Deutschlandpremiere am 22. April 2015
Standing Ovations
Ebenfalls aus Sydney stammt die Gruppe um den Choreografen Shaun Parker (früher lange Jahre Tänzer bei Australian Dance Theatre, Sydney Dance Company, Meredith Monk, Sasha Waltz und anderen), der seit 2010 seine Tänzer für jedes Projekt neu zusammenstellt. Für „Am I“, das im Januar 2014 in Sydney uraufgeführt wurde, sind es zwei Tänzer und fünf Tänzerinnen, darunter die international gefeierte indische Performerin Shantala Shivalingappa, die auch als Erzählerin fungiert. Parker nähert sich seinen Themen auf akribisch wissenschaftliche Art, bevor er sich mit Bewegung und Musik befasst. In diesem Stück geht es ihm darum aufzuzeigen, wie der Aufbau einer neuen Gesellschaft aussehen könnte, oder ob man immer wieder in die altgewohnten Muster der Zivilisation verfällt, ob man sich als Individuum durch Abstammung oder Überzeugung darstellt oder ob die Streitfragen um Glauben, Wissenschaft und Machtstreben sich immer wieder stellen.
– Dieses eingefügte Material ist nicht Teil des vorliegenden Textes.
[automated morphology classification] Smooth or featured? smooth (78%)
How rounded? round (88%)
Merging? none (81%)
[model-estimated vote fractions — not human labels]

Das wird von der Erzählerin abschnittsweise teils hoch wissenschaftlich, teils ironisch gebrochen kommentiert, wenn z.B. als Antwort auf die Frage nach dem Überleben das Glauben an „Gott, über Allah, Jahve und viele andere Götter bis zu Zeus, Facebook und Twitter“ aufgezählt wird.
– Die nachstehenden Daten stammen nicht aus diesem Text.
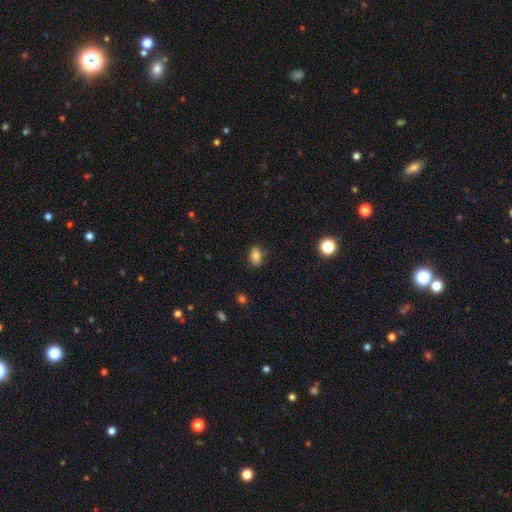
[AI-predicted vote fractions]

Zu Beginn der Choreografie standen vor allem auffällige Hand- und Armbewegungen – häufig zackig und eckig ausgeführt – weichen Ganzkörperbewegungen gegenüber. Die Hände mit gespreizten Fingern bildeten immer wieder neue Gruppierungen, fielen auseinander und fanden wieder zusammen. Äußerst beeindruckend war der akrobatisch anmutende Tanz mit Metallstangen in den Händen: Es wurde atemberaubend gewirbelt und verdreht, so dass immer neue Muster entstanden. Schließlich profilierte sich ein Anführer, der mit einem Fächer als eine Art Stammes-Zeichen ebenso elegante Figuren „malte“ wie – geschlossen – zuschlug; alles wirkte besonders ästhetisch. Im rasanten, kämpferischen Schlusstanz konnte die junge Gruppe noch einmal zeigen, was an Beweglichkeit, Exaktheit und Ausdruckskraft in ihr steckt.
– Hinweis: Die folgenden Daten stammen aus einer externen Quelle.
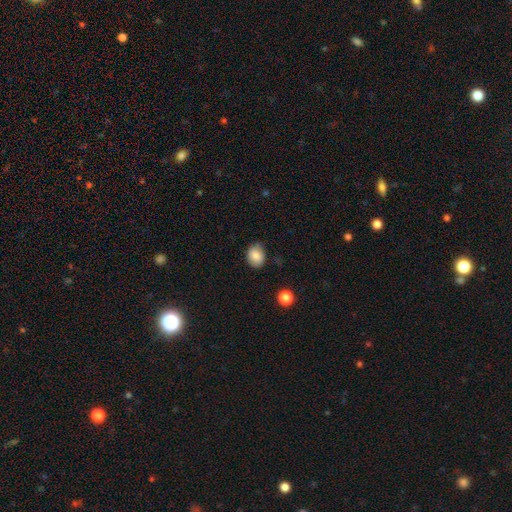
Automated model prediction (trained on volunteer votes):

Mit Nick Wales stand Parker ein Komponist und Bandleader zur Seite, der durch das verwendete Instrumentarium die Intentionen des Choreografen unterstrich: Da gab es u.a. neben Schlagwerk und Marimba speziell südindische Perkussion, ethnische Blasinstrumente, Baglama (eine Art Mini-Laute), Rebec (Vorläufer der Violine), Mundharmonika und Harmonium. Archaisch-indisch anmutende Gesänge, die einen durchaus beruhigenden Charakter hatten, wechselten mit modernem Beat, der bei den Gruppentänzen die Übereinstimmung vorgab. Das schlichte Bühnenbild mit bis auf wenige grelle Blitze sparsamem Lichtdesign (Damien Cooper, Shaun Parker) schuf eine besondere Stimmung; dazu passten die einfachen schwarzen Trikots (Anna Tregloan) sehr gut.
Das Publikum bedankte sich mit standing ovations bei den Tänzern und Musikern für einen sehr anregenden Tanztheater-Abend.